Yesterday, White House spokesman Robert Gibbs made two claims about the administration’s handling of detainees at Guantanamo Bay that overstated its progress in clearing the prison. According to Gibbs, the administration has transferred an unprecedented number of detainees from the prison and has promptly complied with court orders to release others. But those claims are incorrect.
In describing efforts to send some detainees home or to third-country hosts, Gibbs told reporters: "As you know, those that can be safely and securely transferred either back to their home country or to a third country, more of those transfers have taken place in the past eight months than have taken — than took place in the previous eight years."
In fact, in the last eight months, 31 detainees have been transferred from Guantanamo to other countries. In the eight years before that, more than 520 detainees were sent home or to third countries.

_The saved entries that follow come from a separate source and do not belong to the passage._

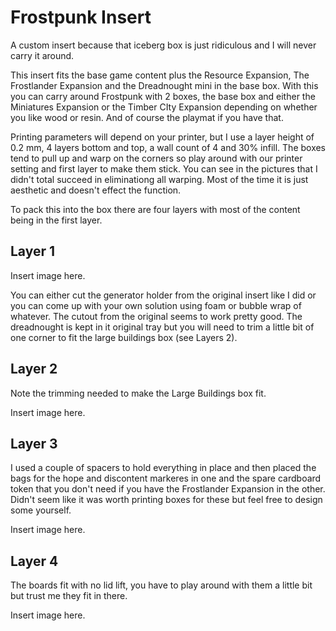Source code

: # Frostpunk Insert

A custom insert because that iceberg box is just ridiculous and I will never carry it around.

This insert fits the base game content plus the Resource Expansion, The Frostlander Expansion and the Dreadnought mini in the base box. With this you can carry around Frostpunk with 2 boxes, the base box and either the Miniatures Expansion or the Timber CIty Expansion depending on whether you like wood or resin. And of course the playmat if you have that.

Printing parameters will depend on your printer, but I use a layer height of 0.2 mm, 4 layers bottom and top, a wall count of 4 and 30% infill. The boxes tend to pull up and warp on the corners so play around with our printer setting and first layer to make them stick. You can see in the pictures that I didn't total succeed in eliminationg all warping. Most of the time it is just aesthetic and doesn't effect the function. 

To pack this into the box there are four layers with most of the content being in the first layer.

## Layer 1

Insert image here.

You can either cut the generator holder from the original insert like I did or you can come up with your own solution using foam or bubble wrap of whatever. The cutout from the original seems to work pretty good. The dreadnought is kept in it original tray but you will need to trim a little bit of one corner to fit the large buildings box (see Layers 2).

## Layer 2

Note the trimming needed to make the Large Buildings box fit.

Insert image here.

## Layer 3

I used a couple of spacers to hold everything in place and then placed the bags for the hope and discontent markeres in one and the spare cardboard token that you don't need if you have the Frostlander Expansion in the other. Didn't seem like it was worth printing boxes for these but feel free to design some yourself.

Insert image here.

## Layer 4

The boards fit with no lid lift, you have to play around with them a little bit but trust me they fit in there.

Insert image here.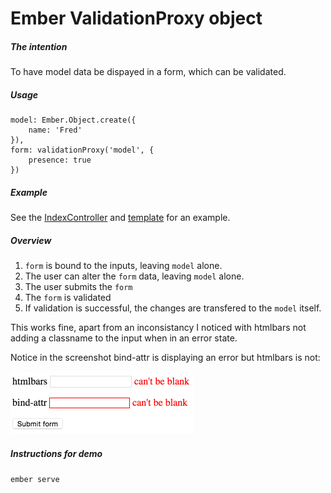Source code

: # Ember ValidationProxy object

##### The intention

To have model data be dispayed in a form, which can be validated.

##### Usage


	model: Ember.Object.create({
		name: 'Fred'
	}),
	form: validationProxy('model', {
	    presence: true
	})
	
##### Example

See the [IndexController](app/controllers/index.js) and [template](app/templates/index.hbs) for an example.

##### Overview

1. `form` is bound to the inputs, leaving `model` alone.
2. The user can alter the `form` data, leaving `model` alone.
3. The user submits the `form`
4. The `form` is validated
5. If validation is successful, the changes are transfered to the `model` itself.

This works fine, apart from an inconsistancy I noticed with htmlbars not adding a classname to the input when in an error state.

Notice in the screenshot bind-attr is displaying an error but htmlbars is not:

<img src="screenshot.png" width="293" height="100">

##### Instructions for demo

`ember serve`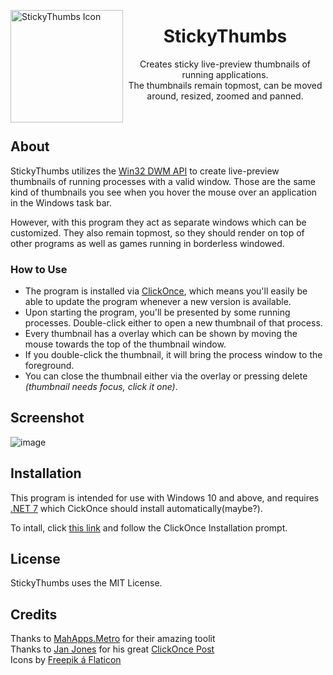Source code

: <img src="./StickyThumbs/StickyThumbs.ico" alt="StickyThumbs Icon" width="180" align="left"/><h1 align="center">StickyThumbs</h1>

<p align="center">Creates sticky live-preview thumbnails of running applications.<br>The thumbnails remain topmost, can be moved around, resized, zoomed and panned.</p>
<p>&nbsp;</p>

## About

StickyThumbs utilizes the [Win32 DWM API](https://learn.microsoft.com/en-us/windows/win32/dwm/reference) to create live-preview thumbnails of running processes with a valid window. Those are the same kind of thumbnails you see when you hover the mouse over an application in the Windows task bar.

However, with this program they act as separate windows which can be customized. They also remain topmost, so they should render on top of other programs as well as games running in borderless windowed.

### How to Use

- The program is installed via [ClickOnce](https://en.wikipedia.org/wiki/ClickOnce), which means you'll easily be able to update the program whenever a new version is available.
- Upon starting the program, you'll be presented by some running processes. Double-click either to open a new thumbnail of that process.
- Every thumbnail has a overlay which can be shown by moving the mouse towards the top of the thumbnail window.
- If you double-click the thumbnail, it will bring the process window to the foreground.
- You can close the thumbnail either via the overlay or pressing delete *(thumbnail needs focus, click it one)*.

## Screenshot
![image](https://github.com/Dealman/StickyThumbs/assets/7038067/f827960c-d652-463e-8510-47a7796488b4)


## Installation

This program is intended for use with Windows 10 and above, and requires [.NET 7](https://dotnet.microsoft.com/en-us/download/dotnet/7.0) which CickOnce should install automatically(maybe?).

To intall, click [this link](https://Dealman.github.io/StickyThumbs/StickyThumbs.application) and follow the ClickOnce Installation prompt.

## License

StickyThumbs uses the MIT License.

## Credits

Thanks to [MahApps.Metro](https://github.com/MahApps/MahApps.Metro) for their amazing toolit<br>
Thanks to [Jan Jones](https://janjones.me/) for his great [ClickOnce Post](https://janjones.me/posts/clickonce-installer-build-publish-github/)<br>
Icons by [Freepik á Flaticon](https://www.flaticon.com/authors/freepik)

In total, 32 detainees have been transferred since Obama was inaugurated. In the last year of the Bush administration, 36 detainees were transferred out of Guantanamo.
We’ve asked the White House for comment and will update when we get it.
Gibbs also claimed that the White House has complied with all court orders to release detainees who won their habeas petitions in U.S. courts.
At Tuesday's briefing, Gibbs told reporters that when courts have ruled that detainees should not be held at Guantanamo, those detainees have been transferred "back to either their home country or third-party countries."
Yet there are outstanding court orders for the release of 10 detainees at Guantanamo. Seven of the 10 are Chinese Muslims who are ethnic Uighurs. The Uighurs were ordered released in October 2008, but the government is struggling to find countries to take them. In the meantime, the Uighurs have a case pending in the Supreme Court seeking their release into the United States.
Update: This post has been updated with an additional quote from White House spokesman Robert Gibbs.
Correction: This post originally referred to a briefing on Wednesday. The briefing actually took place on Tuesday, Dec. 15, 2009.